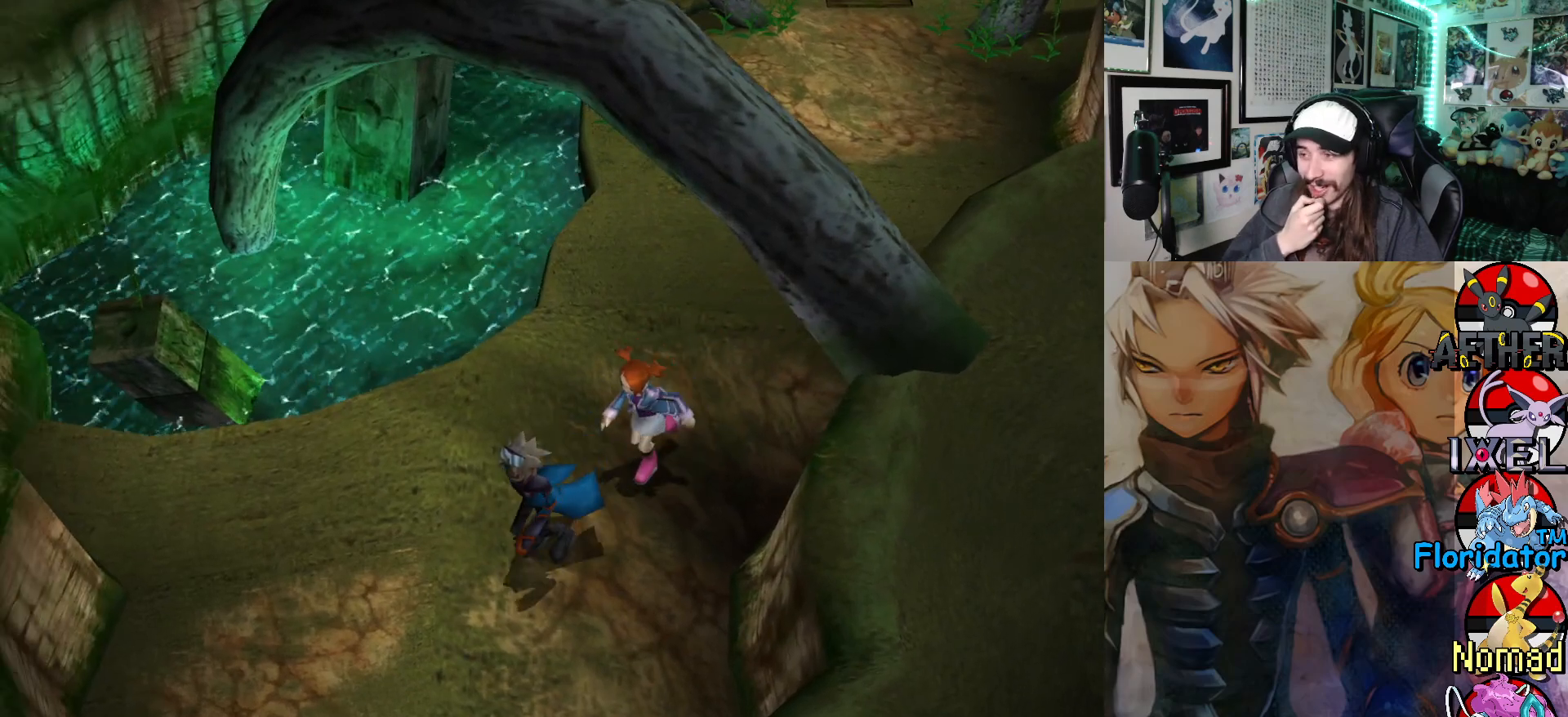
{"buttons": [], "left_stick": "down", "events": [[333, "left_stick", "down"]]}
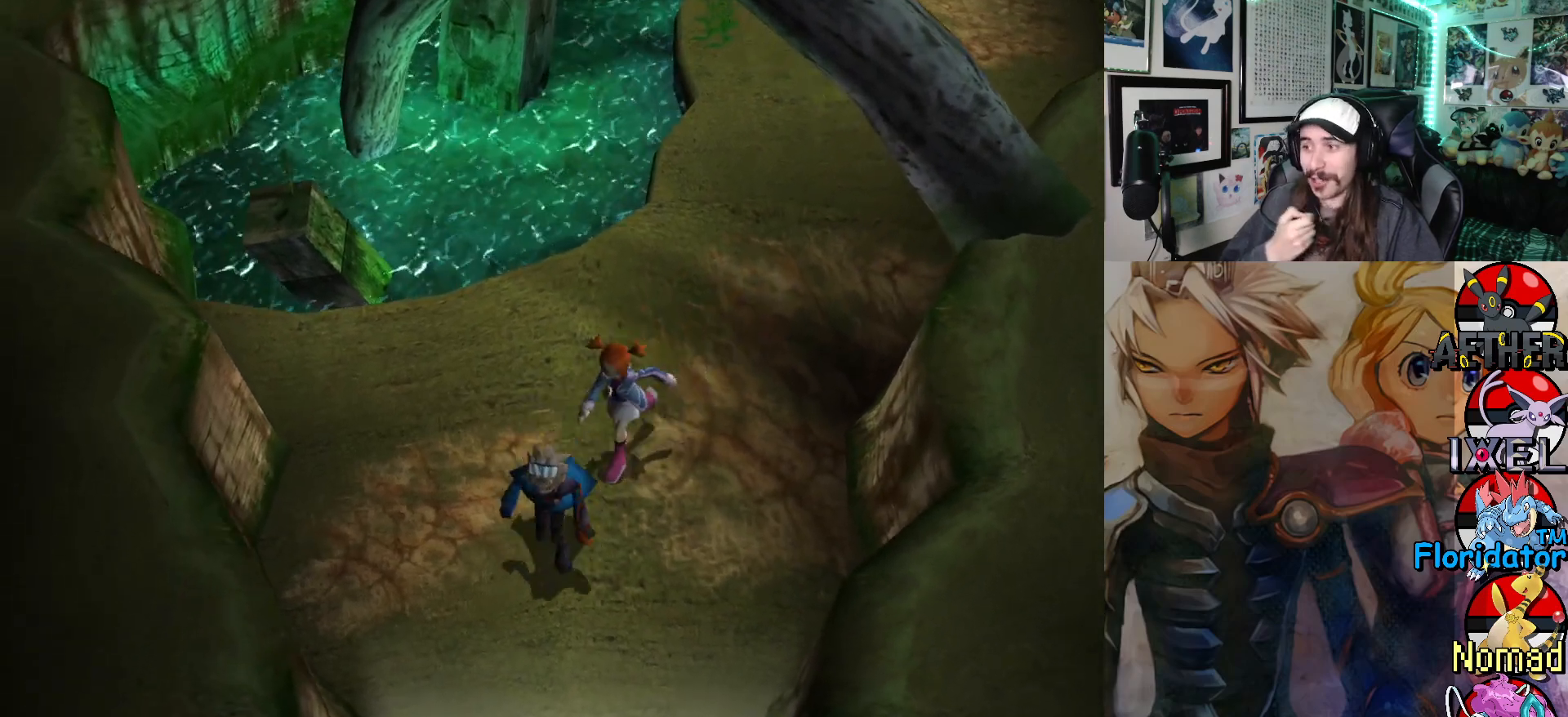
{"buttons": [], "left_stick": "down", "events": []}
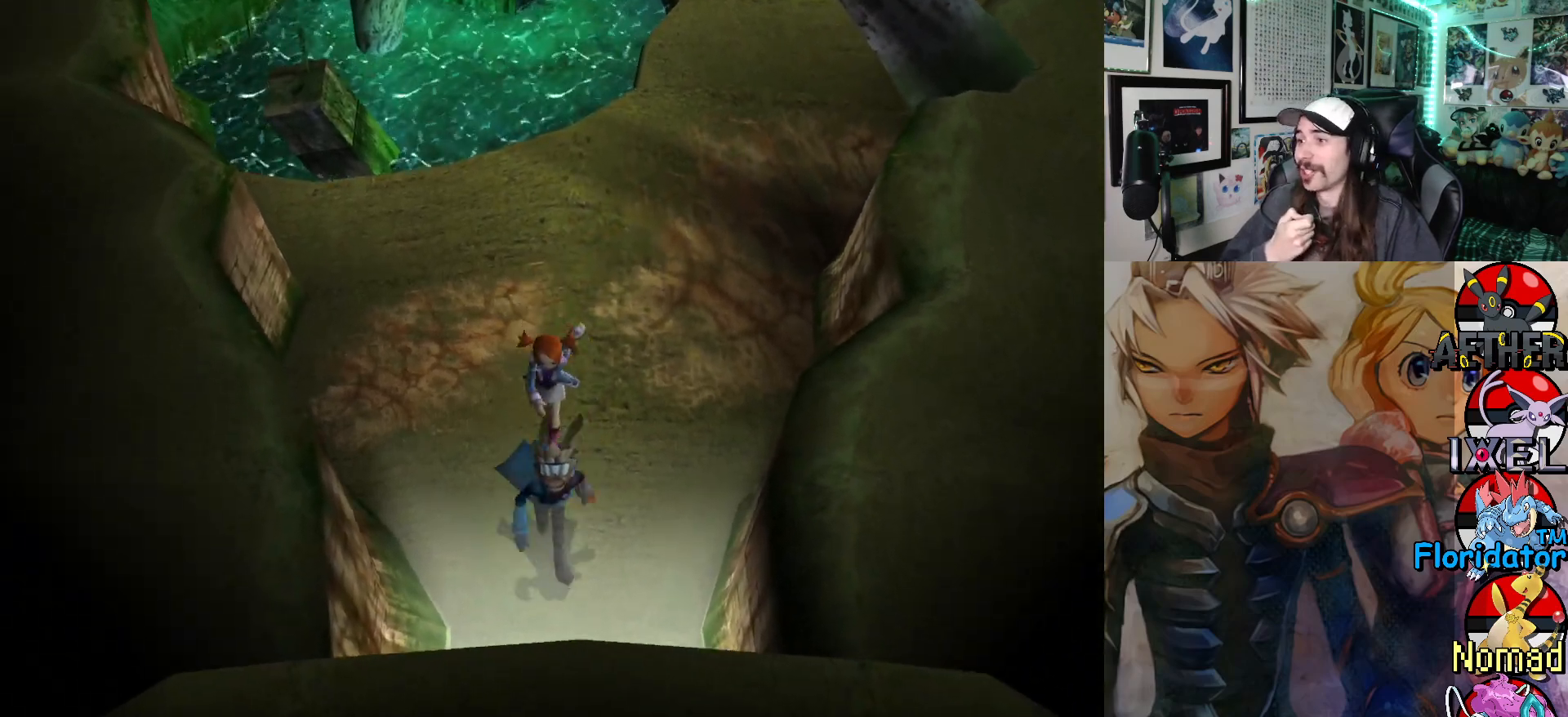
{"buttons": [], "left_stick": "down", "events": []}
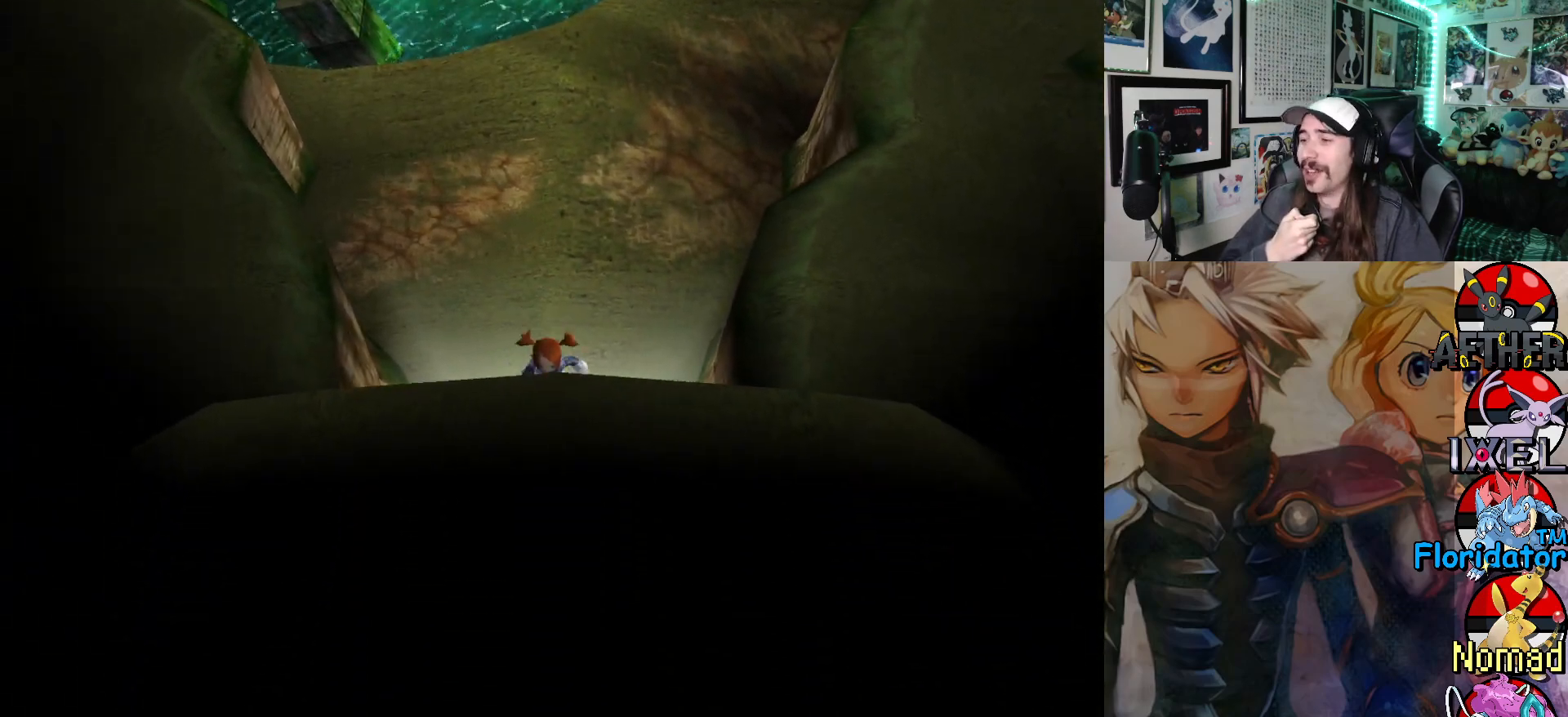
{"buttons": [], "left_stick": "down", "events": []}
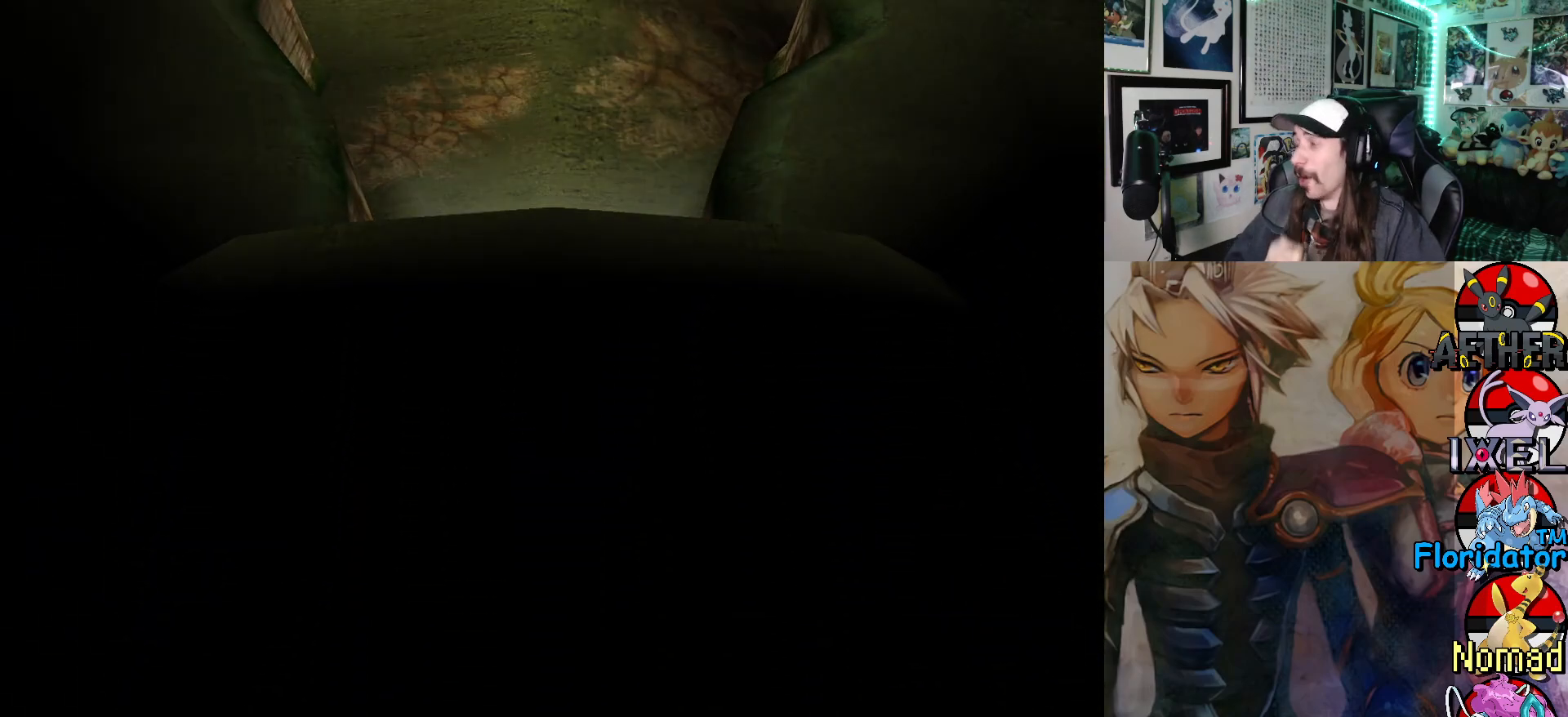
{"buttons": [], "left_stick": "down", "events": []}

★ ★ ★ ★ ★ ★ ★

## Assignment
Set the records down again precisely, skipping every image.

## Response to the exercise
{"buttons": [], "left_stick": "down", "events": [[333, "left_stick", "down"]]}
{"buttons": [], "left_stick": "down", "events": []}
{"buttons": [], "left_stick": "down", "events": []}
{"buttons": [], "left_stick": "down", "events": []}
{"buttons": [], "left_stick": "down", "events": []}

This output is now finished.